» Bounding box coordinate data
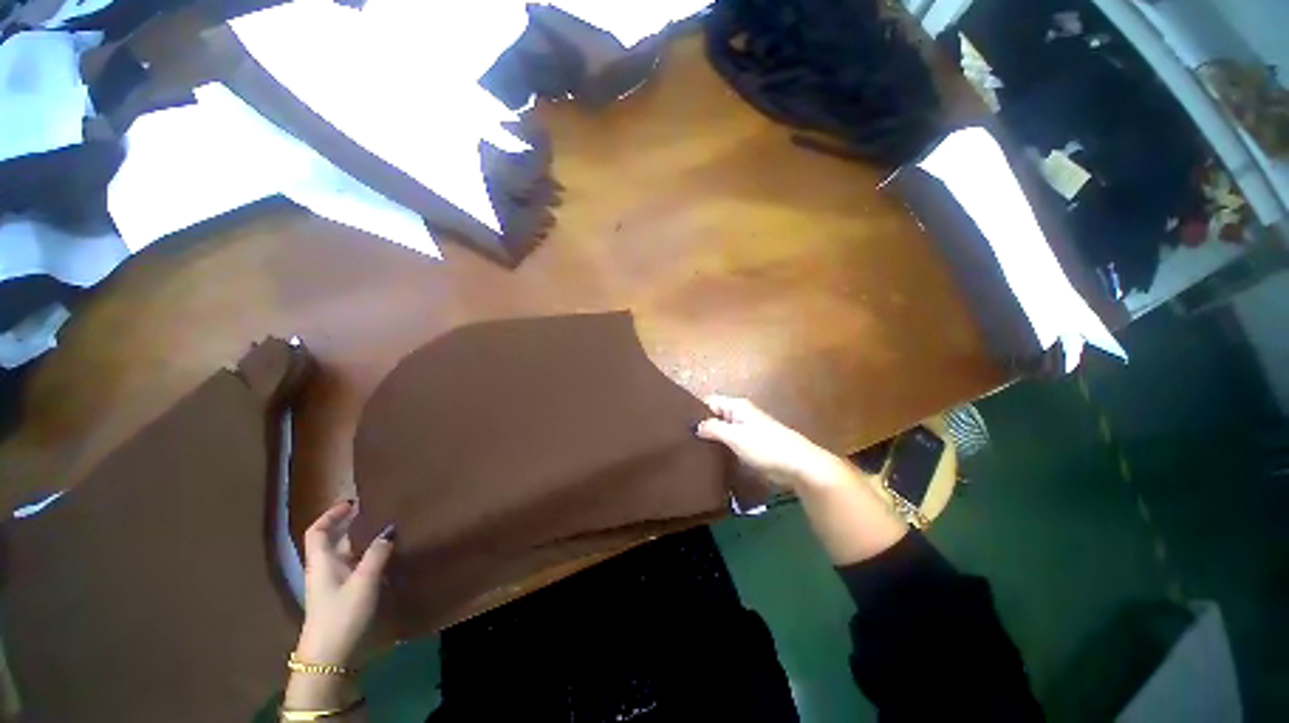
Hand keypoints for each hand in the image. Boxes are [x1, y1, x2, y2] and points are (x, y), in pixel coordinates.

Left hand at [296, 501, 394, 664]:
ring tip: (387, 530)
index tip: (352, 503)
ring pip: (347, 554)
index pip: (318, 531)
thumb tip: (389, 529)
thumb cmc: (342, 614)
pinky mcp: (344, 595)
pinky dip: (368, 557)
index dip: (331, 515)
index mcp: (322, 562)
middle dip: (352, 525)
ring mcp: (334, 583)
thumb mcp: (364, 582)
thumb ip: (377, 554)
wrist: (330, 656)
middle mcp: (325, 569)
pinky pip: (355, 567)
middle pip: (334, 540)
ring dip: (363, 541)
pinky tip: (386, 556)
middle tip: (378, 513)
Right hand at [695, 395, 834, 489]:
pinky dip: (721, 447)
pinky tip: (710, 458)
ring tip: (692, 450)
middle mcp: (740, 414)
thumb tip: (695, 426)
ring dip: (711, 438)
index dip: (695, 411)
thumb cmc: (765, 447)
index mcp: (737, 406)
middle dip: (702, 426)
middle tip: (684, 441)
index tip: (680, 426)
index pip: (709, 402)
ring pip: (722, 430)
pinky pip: (730, 442)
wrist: (798, 465)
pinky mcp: (751, 444)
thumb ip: (713, 428)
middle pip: (715, 415)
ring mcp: (747, 429)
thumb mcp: (735, 436)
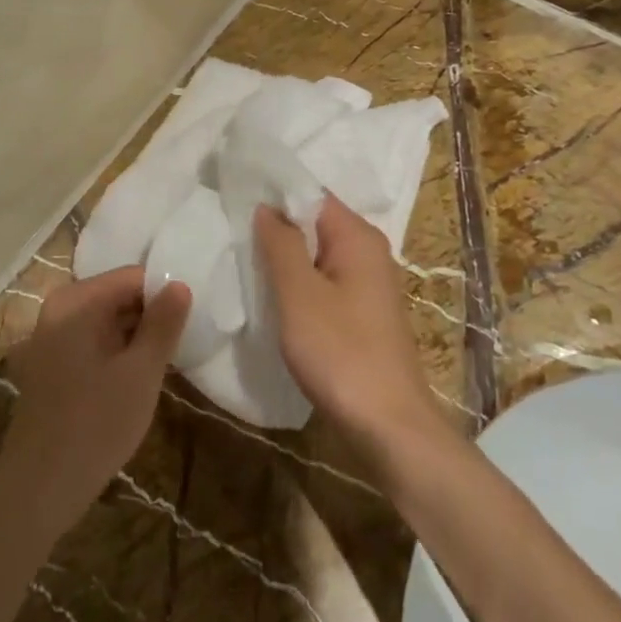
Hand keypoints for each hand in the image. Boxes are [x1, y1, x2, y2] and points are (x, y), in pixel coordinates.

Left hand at [0, 266, 189, 536]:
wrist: (39, 487)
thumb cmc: (96, 423)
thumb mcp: (141, 372)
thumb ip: (163, 323)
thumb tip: (181, 285)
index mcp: (78, 300)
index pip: (134, 277)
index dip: (166, 294)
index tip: (191, 321)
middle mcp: (60, 308)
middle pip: (119, 295)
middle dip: (152, 315)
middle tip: (182, 343)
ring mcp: (51, 336)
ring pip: (107, 321)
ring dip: (136, 337)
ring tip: (165, 362)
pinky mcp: (51, 363)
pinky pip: (93, 341)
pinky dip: (117, 352)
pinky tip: (137, 379)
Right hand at [254, 196, 444, 462]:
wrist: (388, 426)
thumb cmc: (340, 352)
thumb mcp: (299, 293)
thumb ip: (281, 244)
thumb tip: (267, 207)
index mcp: (358, 237)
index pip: (311, 195)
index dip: (273, 195)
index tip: (234, 201)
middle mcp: (369, 252)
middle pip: (315, 224)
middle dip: (276, 229)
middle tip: (231, 235)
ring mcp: (368, 284)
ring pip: (317, 255)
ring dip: (285, 259)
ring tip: (245, 263)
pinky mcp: (363, 313)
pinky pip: (325, 282)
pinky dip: (299, 284)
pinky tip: (274, 298)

» TASK PROMPT
Only the lines from the start of the records to the one containing "index mcp: (737, 406)" should be repeated, exactly and with both ends kept; drop any pictures.

» EXERCISE ANSWER
Hand keypoints for each hand in the image. Boxes are [x1, y1, x2, y2] and points are (x, y), in pixel coordinates.

Left hand at [296, 501, 394, 664]:
ring tip: (387, 530)
index tip: (352, 503)
ring pip: (347, 554)
index pip: (318, 531)
thumb tip: (389, 529)
thumb cmc: (342, 614)
pinky mcp: (344, 595)
pinky dip: (368, 557)
index dip: (331, 515)
index mcp: (322, 562)
middle dip: (352, 525)
ring mcp: (334, 583)
thumb mcp: (364, 582)
thumb ip: (377, 554)
wrist: (330, 656)
middle mcp: (325, 569)
pinky pip: (355, 567)
middle pip: (334, 540)
ring dip: (363, 541)
pinky tip: (386, 556)
middle tip: (378, 513)
Right hand at [695, 395, 834, 489]:
pinky dip: (721, 447)
pinky tip: (710, 458)
ring tip: (692, 450)
middle mcp: (740, 414)
thumb tip: (695, 426)
ring dip: (711, 438)
index dip: (695, 411)
thumb cmc: (765, 447)
index mcp: (737, 406)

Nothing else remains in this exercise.